Flower wondered if any restraining power would keep her from leaping out of the window.

But even the weariest journey comes to an end at last, and twenty-four hours after she had left Sleepy Hollow, Flower, feeling the most subdued, the most abject, the most brow-beaten young person in Christendom, returned to it. Toward the end of the journey she felt impervious to Mrs. Cameron’s sly allusions, and Scorpion growled and snapped at her in vain. Her whole heart was filled with one over-powering dread. How should she find the Doctor? Was he better? Was he worse? Or had all things earthly come to an end for him; and had he reached a place where even the[Pg 141] naughtiest girl in all the world could vex and trouble him no longer?

When the hired fly drew up outside the porch, Flower suddenly remembered her first arrival—the gay “Welcome” which had waved above her head; the kind, bright young faces that had come out of the darkness to greet her; the voice of the head of the house, that voice which she was so soon to learn to love, uttering the cheeriest and heartiest words of greeting. Now, although Mrs. Cameron pulled the hall-door bell with no uncertain sound, no one, for a time at least, answered the summons, and Flower, seizing her opportunity, sprang out of the fly and rushed into the house.

The first person she met, the very first, was Polly. Polly was sitting at the foot of the stairs, all alone. She had seated herself on the bottom step. Her knees were huddled up almost to her chin. Her face was white, and bore marks of tears. She scarcely looked up when Flower ran to her.

“Polly! Polly! How glad I am you at least are not very ill.”

“Is that you, Flower?” asked Polly.

She did not seem surprised, or in any way affected.

“Yes, my leg does still ache very much. But what of that? What of anything now? He is worse! They have sent for another doctor. The doctor from London is upstairs; he’s with him. I’m waiting here to catch him when he comes down, for I must know the very worst.”

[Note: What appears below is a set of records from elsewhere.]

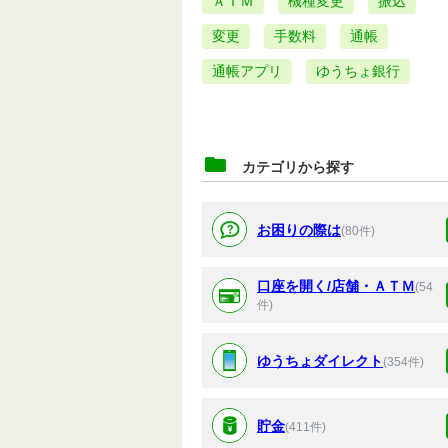
ＡＴＭ
機種変更
振込
変更
手数料
通帳
通帳アプリ
ゆうちょ銀行
カテゴリから探す
お困りの際は
(80件)
口座を開く/店舗・ＡＴＭ
(54
件)
ゆうちょダイレクト
(354件)
貯金
(411件)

“The very worst!” echoed Flower in a feeble tone.

She tumbled down somehow on to the stair beside Polly, and the next instant her death-like face lay in Polly’s lap.

“Now, my dear, you need not be in the least frightened,” said a shrill voice in Polly’s ears. “A most troublesome young person! a most troublesome! She has just fainted; that’s all. Let me fetch a jug of cold water to pour over her.”

“Is that you, Aunt Maria?” said Polly. “Oh, yes, there was a telegram, but we forgot all about it. And is that Scorpion, and is he going to bark? But he mustn’t! Please kneel down here, Aunt Maria, and hold Flower’s head. Whatever happens, Scorpion mustn’t bark.